> TÂCHE À RÉALISER 1
Résumez en deux phrases l'article sur le projet de Center Parcs à Poligny.
> TÂCHE À RÉALISER 2
Citez à l'identique les lignes de la liste, de la toute première jusqu'à la ligne contenant "smart planlegging og", celle-ci comprise.
=== TEXTE À LIRE ===
Un projet de Center-Parcs à Poligny inquiète les environnementalistes

Alors que le groupe Pierre & Vacances doit rencontrer Jura Nature Environnement le 10 avril, une association d'opposants est en cours de création. Une centaine d'hectares de la forêt de Poligny pourraient accueillir 400 maisonnettes et une piscine couverte.

Forêt de Poligny, Center parc

« C'est la privatisation d'espaces naturels publics ! », s'exclame le conseiller régional de Franche-Comté Eric Durand (EELV). Son mouvement est vent debout contre la perspective de construction  du sixième Center Parcs de France, le 23e en Europe. Deux sites ont été mis en concurrence dans le Centre-Est du pays : le premier est donc Poligny dont la belle forêt mixte de 3000 hectares, située entre Barretaine et Le Fied sur le premier plateau karstique du Jura, à quelque 550 m d'altitude, pourrait voir se construire un village de vacances et un centre aqualudique sur quelque 100 à 150 hectares dont cinq devraient devenir constructibles. Le second est Le Rousset, en Saône-et-Loire, à une quinzaine de kilomètres de Montceau-les-Mines, à deux pas d'un plan d'eau que jouxte une forêt de sapins.
=== ENREGISTREMENTS ===
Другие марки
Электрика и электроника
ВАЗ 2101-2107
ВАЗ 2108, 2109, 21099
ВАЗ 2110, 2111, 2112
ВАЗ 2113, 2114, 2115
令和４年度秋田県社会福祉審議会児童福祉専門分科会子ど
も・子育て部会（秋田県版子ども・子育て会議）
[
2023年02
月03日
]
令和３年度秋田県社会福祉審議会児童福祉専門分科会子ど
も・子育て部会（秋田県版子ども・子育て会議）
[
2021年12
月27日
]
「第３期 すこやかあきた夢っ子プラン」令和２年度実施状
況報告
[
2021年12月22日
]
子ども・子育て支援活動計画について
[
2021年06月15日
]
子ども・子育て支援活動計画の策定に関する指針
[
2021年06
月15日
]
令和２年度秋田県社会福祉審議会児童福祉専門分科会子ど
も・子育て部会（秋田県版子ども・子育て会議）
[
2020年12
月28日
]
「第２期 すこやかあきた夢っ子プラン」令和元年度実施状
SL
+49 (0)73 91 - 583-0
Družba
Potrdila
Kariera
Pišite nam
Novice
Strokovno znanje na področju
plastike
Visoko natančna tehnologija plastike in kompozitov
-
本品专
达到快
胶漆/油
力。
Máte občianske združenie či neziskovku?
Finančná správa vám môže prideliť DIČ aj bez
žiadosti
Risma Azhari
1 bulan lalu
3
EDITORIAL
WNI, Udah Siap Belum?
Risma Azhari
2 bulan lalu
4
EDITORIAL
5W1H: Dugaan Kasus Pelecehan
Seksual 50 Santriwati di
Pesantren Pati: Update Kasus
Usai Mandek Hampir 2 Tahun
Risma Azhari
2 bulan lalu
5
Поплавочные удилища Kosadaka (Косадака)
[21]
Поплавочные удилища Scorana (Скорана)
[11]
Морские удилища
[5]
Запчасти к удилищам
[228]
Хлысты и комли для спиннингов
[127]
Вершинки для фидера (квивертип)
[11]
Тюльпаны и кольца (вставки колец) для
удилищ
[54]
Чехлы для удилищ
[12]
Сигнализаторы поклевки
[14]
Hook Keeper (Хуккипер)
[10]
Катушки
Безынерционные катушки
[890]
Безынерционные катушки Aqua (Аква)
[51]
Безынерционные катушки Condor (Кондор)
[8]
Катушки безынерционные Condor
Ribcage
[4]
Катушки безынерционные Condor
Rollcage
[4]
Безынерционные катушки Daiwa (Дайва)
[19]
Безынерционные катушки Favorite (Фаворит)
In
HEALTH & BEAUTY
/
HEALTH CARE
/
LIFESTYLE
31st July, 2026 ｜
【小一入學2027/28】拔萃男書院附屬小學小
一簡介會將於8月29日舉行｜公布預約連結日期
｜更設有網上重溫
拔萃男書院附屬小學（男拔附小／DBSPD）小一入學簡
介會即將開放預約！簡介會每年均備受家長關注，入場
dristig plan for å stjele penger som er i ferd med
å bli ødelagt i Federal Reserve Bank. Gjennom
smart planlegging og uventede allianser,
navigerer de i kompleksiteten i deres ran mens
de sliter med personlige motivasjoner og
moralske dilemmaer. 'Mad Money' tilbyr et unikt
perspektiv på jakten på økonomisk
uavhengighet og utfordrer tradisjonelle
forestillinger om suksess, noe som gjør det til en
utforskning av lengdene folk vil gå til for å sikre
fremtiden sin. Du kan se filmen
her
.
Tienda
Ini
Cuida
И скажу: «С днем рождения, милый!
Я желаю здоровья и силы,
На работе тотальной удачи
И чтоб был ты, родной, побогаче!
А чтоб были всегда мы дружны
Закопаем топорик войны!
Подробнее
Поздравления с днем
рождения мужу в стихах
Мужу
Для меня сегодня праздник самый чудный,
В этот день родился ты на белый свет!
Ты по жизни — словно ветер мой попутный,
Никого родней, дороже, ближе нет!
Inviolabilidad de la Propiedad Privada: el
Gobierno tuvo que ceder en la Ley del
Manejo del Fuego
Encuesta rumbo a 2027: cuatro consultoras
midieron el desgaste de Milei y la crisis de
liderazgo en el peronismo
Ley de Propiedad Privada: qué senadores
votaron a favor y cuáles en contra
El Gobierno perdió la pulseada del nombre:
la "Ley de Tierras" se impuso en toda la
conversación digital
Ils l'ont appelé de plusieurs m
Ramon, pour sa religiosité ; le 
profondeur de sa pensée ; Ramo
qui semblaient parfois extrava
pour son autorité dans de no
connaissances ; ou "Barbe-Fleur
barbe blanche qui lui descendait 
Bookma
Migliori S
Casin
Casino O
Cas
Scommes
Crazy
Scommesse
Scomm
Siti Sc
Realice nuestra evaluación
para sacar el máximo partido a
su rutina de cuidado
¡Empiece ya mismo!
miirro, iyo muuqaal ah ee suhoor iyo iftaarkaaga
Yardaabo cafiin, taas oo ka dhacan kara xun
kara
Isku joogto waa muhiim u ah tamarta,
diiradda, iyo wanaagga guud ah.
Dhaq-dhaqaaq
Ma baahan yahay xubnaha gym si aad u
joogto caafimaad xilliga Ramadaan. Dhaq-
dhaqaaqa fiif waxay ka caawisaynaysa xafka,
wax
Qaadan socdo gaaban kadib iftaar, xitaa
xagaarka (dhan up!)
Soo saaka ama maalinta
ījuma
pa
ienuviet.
===
> RÉPONSE ATTENDUE 1
Le groupe Pierre & Vacances envisage d'installer dans la forêt de Poligny un Center Parcs, avec 400 maisonnettes et une piscine couverte sur une centaine d'hectares, en concurrence avec un autre site, Le Rousset en Saône-et-Loire. Le projet suscite l'opposition d'environnementalistes : le conseiller régional EELV Eric Durand y voit une privatisation d'espaces naturels publics, une association d'opposants est en cours de création et le groupe doit rencontrer Jura Nature Environnement le 10 avril.

> RÉPONSE ATTENDUE 2
Другие марки
Электрика и электроника
ВАЗ 2101-2107
ВАЗ 2108, 2109, 21099
ВАЗ 2110, 2111, 2112
ВАЗ 2113, 2114, 2115
令和４年度秋田県社会福祉審議会児童福祉専門分科会子ど
も・子育て部会（秋田県版子ども・子育て会議）
[
2023年02
月03日
]
令和３年度秋田県社会福祉審議会児童福祉専門分科会子ど
も・子育て部会（秋田県版子ども・子育て会議）
[
2021年12
月27日
]
「第３期 すこやかあきた夢っ子プラン」令和２年度実施状
況報告
[
2021年12月22日
]
子ども・子育て支援活動計画について
[
2021年06月15日
]
子ども・子育て支援活動計画の策定に関する指針
[
2021年06
月15日
]
令和２年度秋田県社会福祉審議会児童福祉専門分科会子ど
も・子育て部会（秋田県版子ども・子育て会議）
[
2020年12
月28日
]
「第２期 すこやかあきた夢っ子プラン」令和元年度実施状
SL
+49 (0)73 91 - 583-0
Družba
Potrdila
Kariera
Pišite nam
Novice
Strokovno znanje na področju
plastike
Visoko natančna tehnologija plastike in kompozitov
-
本品专
达到快
胶漆/油
力。
Máte občianske združenie či neziskovku?
Finančná správa vám môže prideliť DIČ aj bez
žiadosti
Risma Azhari
1 bulan lalu
3
EDITORIAL
WNI, Udah Siap Belum?
Risma Azhari
2 bulan lalu
4
EDITORIAL
5W1H: Dugaan Kasus Pelecehan
Seksual 50 Santriwati di
Pesantren Pati: Update Kasus
Usai Mandek Hampir 2 Tahun
Risma Azhari
2 bulan lalu
5
Поплавочные удилища Kosadaka (Косадака)
[21]
Поплавочные удилища Scorana (Скорана)
[11]
Морские удилища
[5]
Запчасти к удилищам
[228]
Хлысты и комли для спиннингов
[127]
Вершинки для фидера (квивертип)
[11]
Тюльпаны и кольца (вставки колец) для
удилищ
[54]
Чехлы для удилищ
[12]
Сигнализаторы поклевки
[14]
Hook Keeper (Хуккипер)
[10]
Катушки
Безынерционные катушки
[890]
Безынерционные катушки Aqua (Аква)
[51]
Безынерционные катушки Condor (Кондор)
[8]
Катушки безынерционные Condor
Ribcage
[4]
Катушки безынерционные Condor
Rollcage
[4]
Безынерционные катушки Daiwa (Дайва)
[19]
Безынерционные катушки Favorite (Фаворит)
In
HEALTH & BEAUTY
/
HEALTH CARE
/
LIFESTYLE
31st July, 2026 ｜
【小一入學2027/28】拔萃男書院附屬小學小
一簡介會將於8月29日舉行｜公布預約連結日期
｜更設有網上重溫
拔萃男書院附屬小學（男拔附小／DBSPD）小一入學簡
介會即將開放預約！簡介會每年均備受家長關注，入場
dristig plan for å stjele penger som er i ferd med
å bli ødelagt i Federal Reserve Bank. Gjennom
smart planlegging og uventede allianser,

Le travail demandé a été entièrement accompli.